Jake was also a ‘protective’ big brother to his sister, Natasha, who is autistic, and would ‘take her calls night and day’, Mr Marlowe said.
Jake also had a partner in Israel called Shira, who he was ‘besotted’ with.
Mr Marlowe told mourners how he travelled to Israel in search of his son, handing over his DNA and other information to officials to help locate him.
He spoke movingly about how he went to identify his beloved son, gently unwinding the bandages on his head so he could give him ‘one last kiss on his face’ and take some cuttings of his hair.
‘Those moments will never leave me until my dying days. I kissed him on both cheeks and told him I loved him.
Jake’s father, Michael, said: ‘How can we as parents be here today to bury our son Jake at such a young age? ‘This was not in the book of dreams’

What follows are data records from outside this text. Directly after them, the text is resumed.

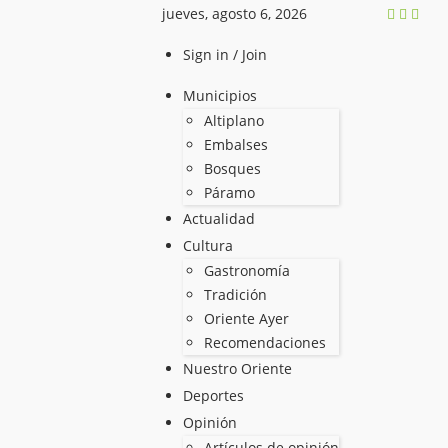
jueves, agosto 6, 2026
Sign in / Join
Municipios
Altiplano
Embalses
Bosques
Páramo
Actualidad
Cultura
Gastronomía
Tradición
Oriente Ayer
Recomendaciones
Nuestro Oriente
Deportes
Opinión
Artículos de opinión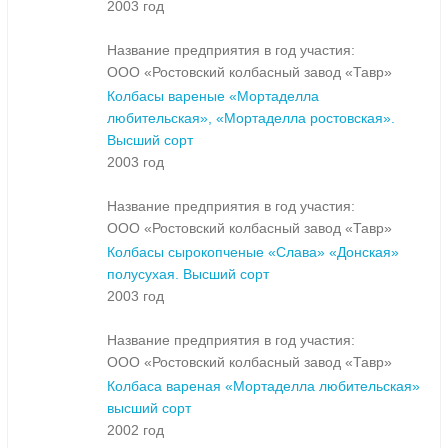
2003 год
Название предприятия в год участия:
ООО «Ростовский колбасный завод «Тавр»
Колбасы вареные «Мортаделла
любительская», «Мортаделла ростовская».
Высший сорт
2003 год
Название предприятия в год участия:
ООО «Ростовский колбасный завод «Тавр»
Колбасы сырокопченые «Слава» «Донская»
полусухая. Высший сорт
2003 год
Название предприятия в год участия:
ООО «Ростовский колбасный завод «Тавр»
Колбаса вареная «Мортаделла любительская»
высший сорт
2002 год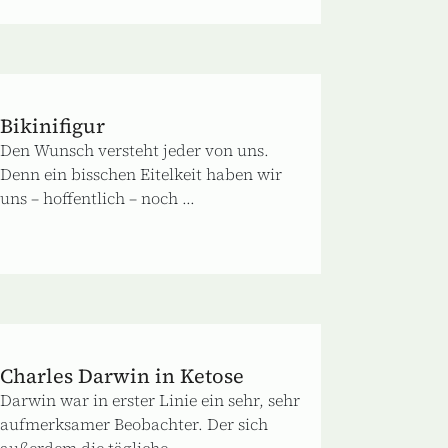
Bikinifigur
Den Wunsch versteht jeder von uns.
Denn ein bisschen Eitelkeit haben wir
uns – hoffentlich – noch ...
Charles Darwin in Ketose
Darwin war in erster Linie ein sehr, sehr
aufmerksamer Beobachter. Der sich
außerdem die tägliche ...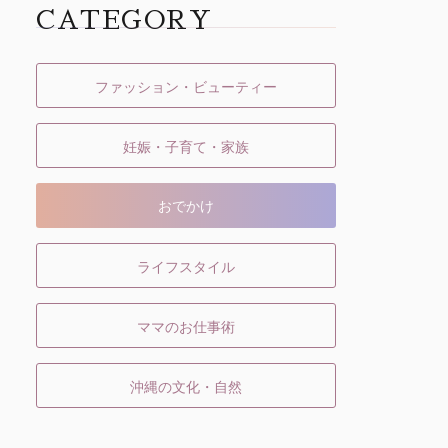
CATEGORY
ファッション・ビューティー
妊娠・子育て・家族
おでかけ
ライフスタイル
ママのお仕事術
沖縄の文化・自然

‘My son, my boy, my love, my hero. We are utterly bereft, and you will be in our hearts forever.’ Rabbi Steven Katz, emeritus rabbi of Edgware and Hendon Reform synagogue, north London, who led the funeral service, told mourners there are ‘no words or theology’ that can explain why ‘hundreds in Israel were brutally and deliberately targeted for death – many like Jake, young, died before they had an opportunity to live, and to love’.
Addressing Mr and Mrs Marlowe, he said: ‘You have been catapulted onto a rollercoaster of overwhelming bone-deep emotions, emotions of shock, horror, anguish, and heartbreak.

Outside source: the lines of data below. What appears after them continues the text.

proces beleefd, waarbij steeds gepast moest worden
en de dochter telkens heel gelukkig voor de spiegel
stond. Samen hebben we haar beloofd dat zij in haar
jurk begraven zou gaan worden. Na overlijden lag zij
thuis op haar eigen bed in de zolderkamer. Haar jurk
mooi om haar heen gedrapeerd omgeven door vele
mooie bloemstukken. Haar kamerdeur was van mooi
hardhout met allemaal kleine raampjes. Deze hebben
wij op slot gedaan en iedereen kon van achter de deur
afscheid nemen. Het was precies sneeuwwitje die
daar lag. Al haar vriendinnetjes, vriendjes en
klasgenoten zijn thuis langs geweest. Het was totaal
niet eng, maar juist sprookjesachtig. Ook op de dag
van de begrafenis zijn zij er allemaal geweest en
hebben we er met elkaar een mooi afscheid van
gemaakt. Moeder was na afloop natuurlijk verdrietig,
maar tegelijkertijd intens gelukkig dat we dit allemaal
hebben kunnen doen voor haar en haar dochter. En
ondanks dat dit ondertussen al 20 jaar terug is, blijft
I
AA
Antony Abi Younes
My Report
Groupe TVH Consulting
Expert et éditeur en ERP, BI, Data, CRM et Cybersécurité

‘Within all of us, there is an anger, a rage and a sadness which cannot be adequately expressed.
‘If there were words that could ever be spoken that could soften such throbbing pain, I have not heard them.
‘If there were ever lines written that could dry the rivers of grief, I have not read them.’ Rabbi Katz told the Mail he knew the family ‘very well’ and had officiated at bar mitzvahs for both Michael and his son.
He said ‘apart from the shared shock and grief’, there was ‘a real unity’ in singing the Hatikvah, the Israeli national anthem, at the end of the service.
‘It was arguably the loudest piece in the service, everyone joining in singing with this message of hope, hope for better times, hope for more peaceful times for all.’ Jake’s childhood friend, Daniel and his fiancee Lea, also gave moving eulogies, with Lea saying that she would name any future son they might have after their fallen friend.